Se palpó la nuca: tenía un bulto, pero no notó sangre, quizá algo que podría ser sangre seca, aunque no era seguro. Tal vez provenía de ese suelo insalubre. No sabía cuánto llevaba allí.

Se incorporó lentamente hasta quedar sentado y procuró mover despacio la cabeza que, tras el golpe, parecía rellena de agujas. Resopló. Sentía la lengua como si fuera un trapo sucio. Tenía sed. Se apoyó con las manos sobre el suelo. Notó en una de ellas cómo le rozaba algo en movimiento: ¿una cucaracha?, ¿una rata? Imposible saberlo, imposible ver nada.

Le habían golpeado cuando miraba por última vez su hogar ardiendo. Eso quería decir que estaba detenido y que se encontraba en una celda. Y, si lo habían detenido, era que Johann había hablado. Maldijo entre dientes al librero y a su grupo de insensatos. Sin embargo, no tardó en reconocer que no podía culpar a su viejo amigo y su fijación por los libros; nadie más que él mismo había conducido a Johann a apoyarlo en su proyecto suicida. Lorenz se sintió como un idiota consigo mismo.

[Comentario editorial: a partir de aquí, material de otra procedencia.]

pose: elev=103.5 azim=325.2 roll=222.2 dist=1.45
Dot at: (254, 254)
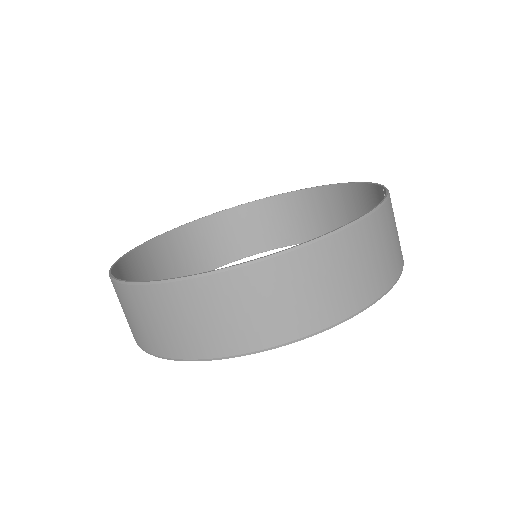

Empezó a notar cómo la furia brotaba con virulencia. El dolor seguía ahí, clavado en la nuca, enganchado como una sanguijuela. Se llevó las manos a las sienes y empezó a hablar solo, fuera de sí:

—¡Malditos, malditos todos! ¿Qué me espera ahora? ¿Morir? ¡Por un miserable y estúpido libro!

Se sentía terriblemente culpable, se acusaba de haberse creído un héroe, de arriesgarse por nada, de enfrentarse a las autoridades cuando era mucho más sencillo obedecer…

Los pensamientos se agolpaban acelerando también su monólogo: una serie indefinida de frases sin sentido que mascullaba desesperado. El dolor viajaba por su cráneo, lo rodeaba como una inmensa tenaza. Hasta que gritó.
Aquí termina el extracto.